→ TEXTE EXTRAIT
──────

Jérusalem, si je t’oublie… 1 Sur le bord des fleuves de Babylone Nous nous sommes assis, Et là nous avons pleuré, Nous souvenant de Sion. 1 à 3 Les harpes muettes
Les fleuves de Babylone : l’Euphrate et ses nombreux canaux. Le nom de la capitale peut d’ailleurs désigner ici le pays entier. Les déportés, dans leurs moments de loisir, cherchaient la solitude au bord des fleuves, où le murmure des flots fait oublier l’agitation humaine. C’est au bord du fleuve Kébar qu’Ézéchiel eut sa première révélation (Ézéchiel 1.3 ), et Daniel se vit transporté en vision au bord du fleuve Oulaï (Ézéchiel 8.2 ).
Nous nous sommes assis : pour méditer ; mais la méditation s’est changée en pleurs.
Nous souvenant de Sion , la ville des pères, mais plus. encore celle de l’Éternel (voir la note d’introduction).
2 Aux saules du rivage Nous avons suspendu nos harpes, Nous avons suspendu… Ils avaient pris leurs harpes en mains, dans l’intention de chanter, mais la présence d’étrangers incapables de les comprendre et l’invitation à chanter que leur ont adressée ces étrangers leur ont fermé la bouche.
Aux saules du rivage , littéralement : aux saules qui sont là au milieu (du pays). On trouve en abondance en Babylonie une espèce d’olivier (populus euphratica ) ; fort semblable aux saules de rivière.
3 Car ceux qui nous avaient emmenés captifs Nous demandaient des paroles de cantiques, Et ceux qui nous faisaient souffrir, Des chants de joie ! Chantez-nous quelque chose Des chants de Sion ! 4 Comment chanterions-nous les cantiques de l’Éternel Sur une terre étrangère ? 4 à 6
Ardent amour pour Jérusalem,
Les cantiques de l’Éternel sur une terre étrangère . Ce qui est saint a-t-il sa place en un lieu profane, et peut-on louer l’Éternel, là où son nom est blasphémé ? Ce n’est pas que les Israélites de la captivité ne fissent plus aucun usage des Psaumes , mais, s’ils continuaient à les réciter, sous forme de prières domestiques et liturgiques, dans leurs maisons et dans les lieux de culte qu’ils pouvaient se procurer, il n’était plus question pour eux de les chanter, avec accompagnement d’instruments sacrés, quand leurs maîtres païens ne voyaient là qu’un moyen de se distraire et de s’égayer. Il aurait fallu, pour cela, avoir oublié Jérusalem et son culte.

──────

→ FICHES EXTRAITES

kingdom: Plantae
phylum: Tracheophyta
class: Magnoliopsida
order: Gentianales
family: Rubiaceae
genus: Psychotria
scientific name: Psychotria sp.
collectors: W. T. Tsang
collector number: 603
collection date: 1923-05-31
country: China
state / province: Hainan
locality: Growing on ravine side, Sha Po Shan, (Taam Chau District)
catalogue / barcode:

──────

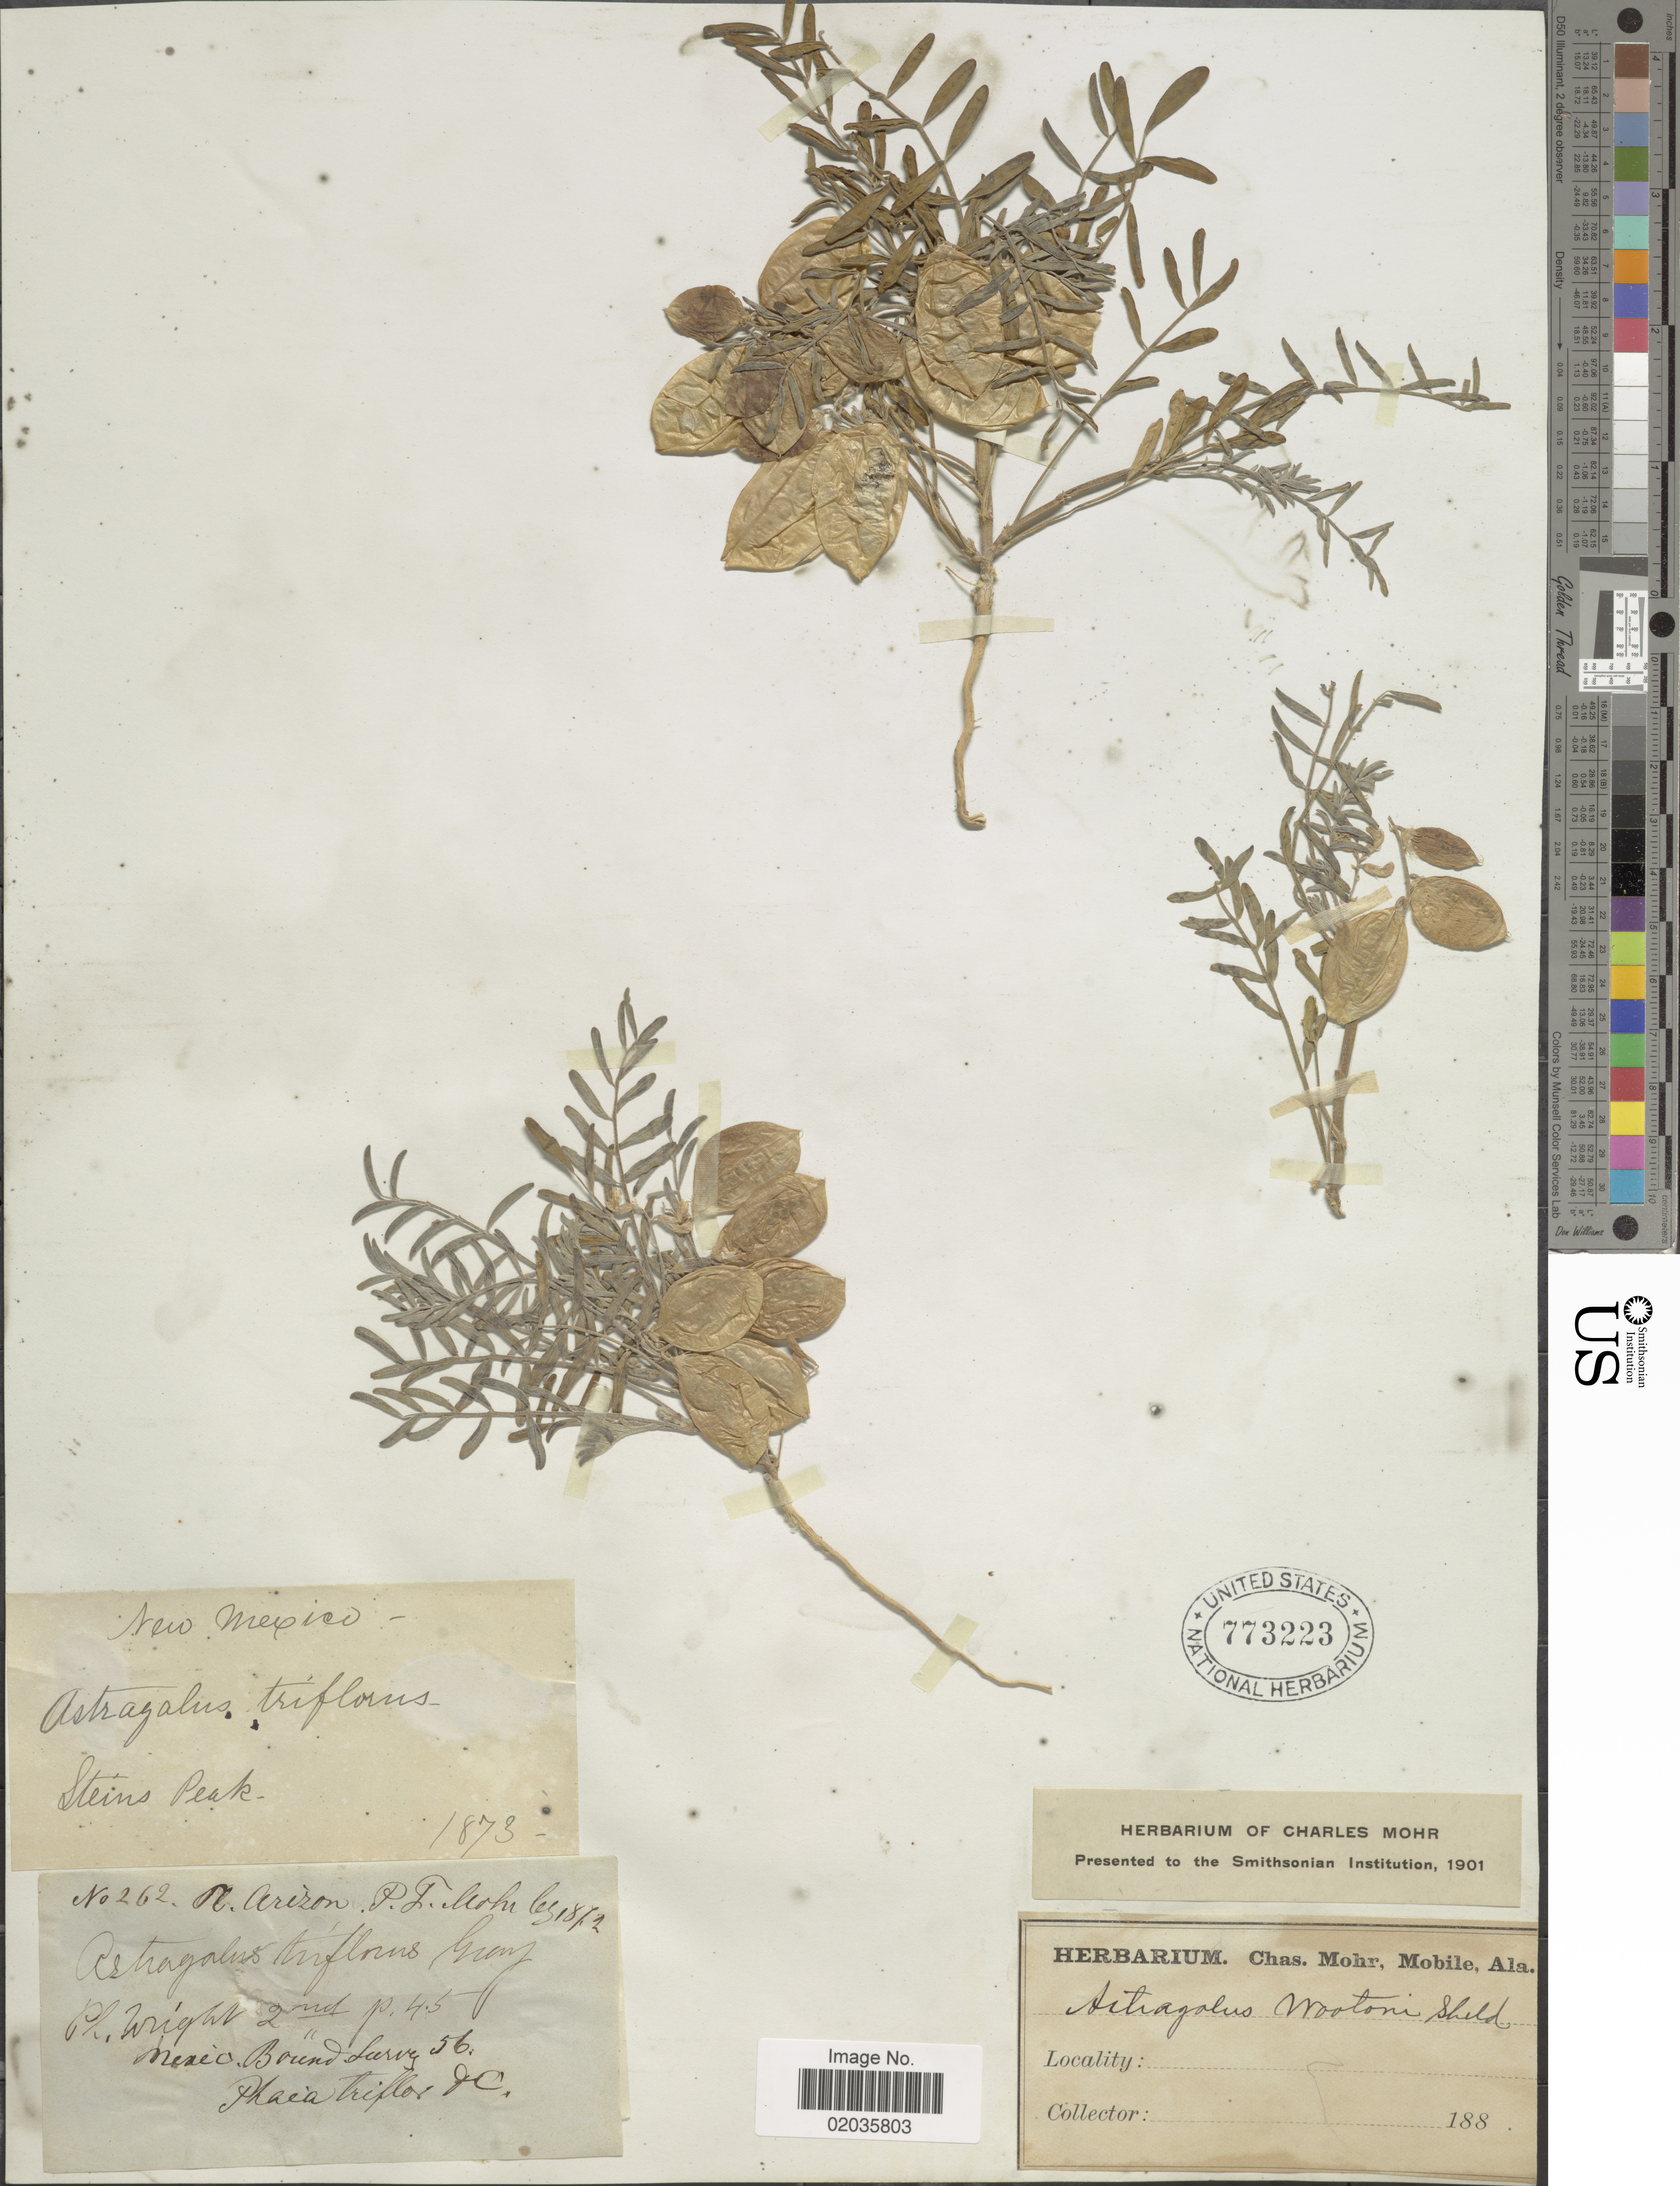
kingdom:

──────

→ TÂCHES
1: D'après le commentaire, au bord de quel fleuve Ézéchiel eut-il sa première révélation ?
2: Reproduisez à l'identique le passage du commentaire qui commence aux mots "Jérusalem, si je" et s'arrête après "(Ézéchiel 8.2 ).".

→ RÉSULTATS PAR TÂCHE
1: Au bord du fleuve Kébar.

2:
Jérusalem, si je t’oublie… 1 Sur le bord des fleuves de Babylone Nous nous sommes assis, Et là nous avons pleuré, Nous souvenant de Sion. 1 à 3 Les harpes muettes
Les fleuves de Babylone : l’Euphrate et ses nombreux canaux. Le nom de la capitale peut d’ailleurs désigner ici le pays entier. Les déportés, dans leurs moments de loisir, cherchaient la solitude au bord des fleuves, où le murmure des flots fait oublier l’agitation humaine. C’est au bord du fleuve Kébar qu’Ézéchiel eut sa première révélation (Ézéchiel 1.3 ), et Daniel se vit transporté en vision au bord du fleuve Oulaï (Ézéchiel 8.2 ).